The Government has been accused of threatening to undermine urban regeneration in the West Midlands. The claim comes from the Campaign to Protect Rural England which fears that having rejected the Regional Assembly’s proposals for 365,000 new homes in the next 20 years Ministers are seeking to increase that figure to 420,000. The Assembly itself is also questioning the Government’s position.
The campaigners say there is no clear evidence that such large numbers of new homes are needed and had already put forward proposals for 285,000 which they felt would ensure the region concentrated on proven need and providing the right kinds of housing in the right place.
CPRE says in spite of the arguments the Government is determined to press ahead and will appoint its own consultants. That, it claims, rides roughshod over the Assembly’s consultation process. It is concerned that the only way the higher figure can be met is by allowing more building on greenfield land, and potentially Green Belt. That, it says, could undermine development in towns and cities, particularly of higher quality homes needed to encourage balanced urban regeneration.
Gerald Kells, Regional Policy Officer for CPRE, said, “We are extremely concerned about this housing hike. The aim of concentrating on urban regeneration and not creating unsustainable new housing estates in the countryside is already at breaking point in the region. Bumping up the numbers will mean more badly located greenfield houses.”
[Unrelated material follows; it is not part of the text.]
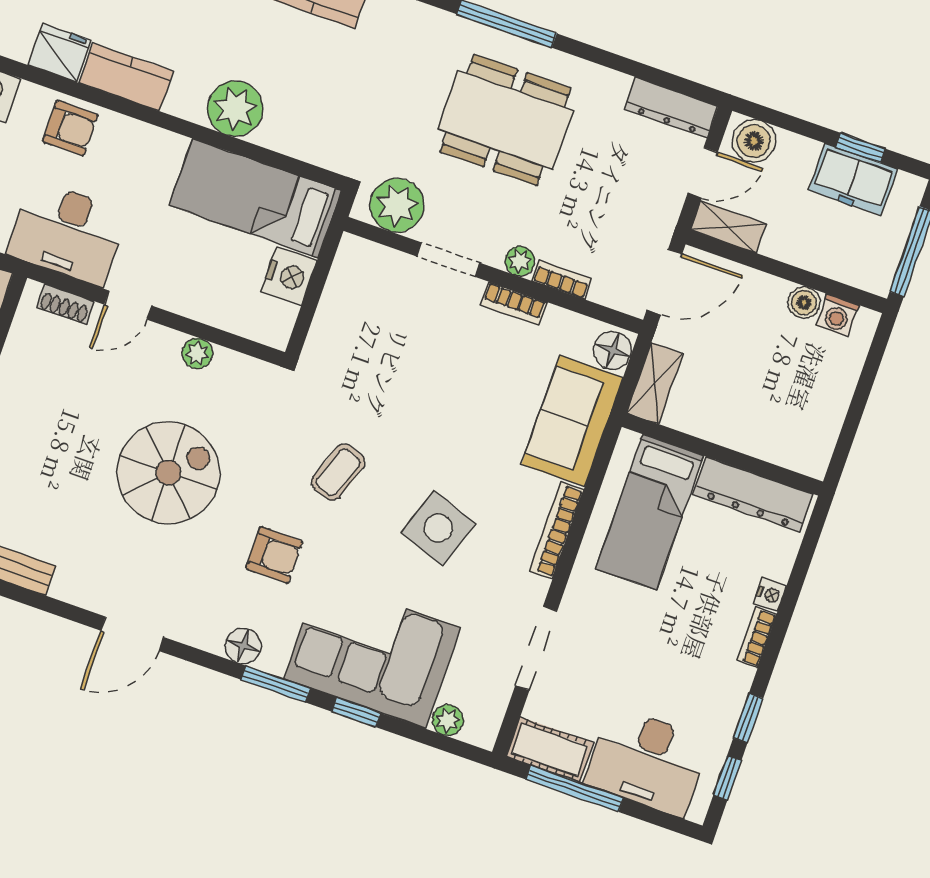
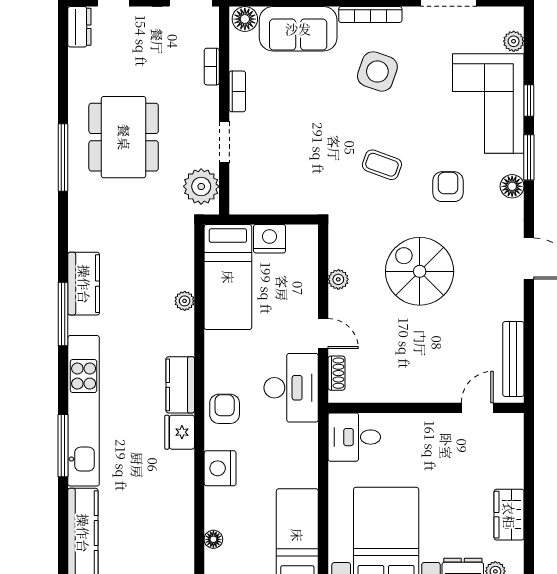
dresser: (671, 108) -> (79, 27), width x0.70
plant: (235, 109) -> (185, 301), width x0.53, depth x0.53
plant: (520, 261) -> (209, 97), removed
side table: (438, 528) -> (377, 71), moved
The request to the Assembly to rethink its plans came in a letter from Communities and Local Government Minister Baroness Andrews. Although the letter has still to be formally considered by the Assembly, Councillor Rex Roberts, who chairs its Regional Planning Partnership, said he was disappointed at the Government’s position. “While we recognise the need to improve housing affordability, it is important that we do not fall into the trap of a simple numbers game,” he said and added, “This could lead to the worst of all worlds if more greenfield sites are released and efforts to regenerate brownfield land and derelict sites is diverted such that the overall Urban and Rural Renaissance agenda is undermined.”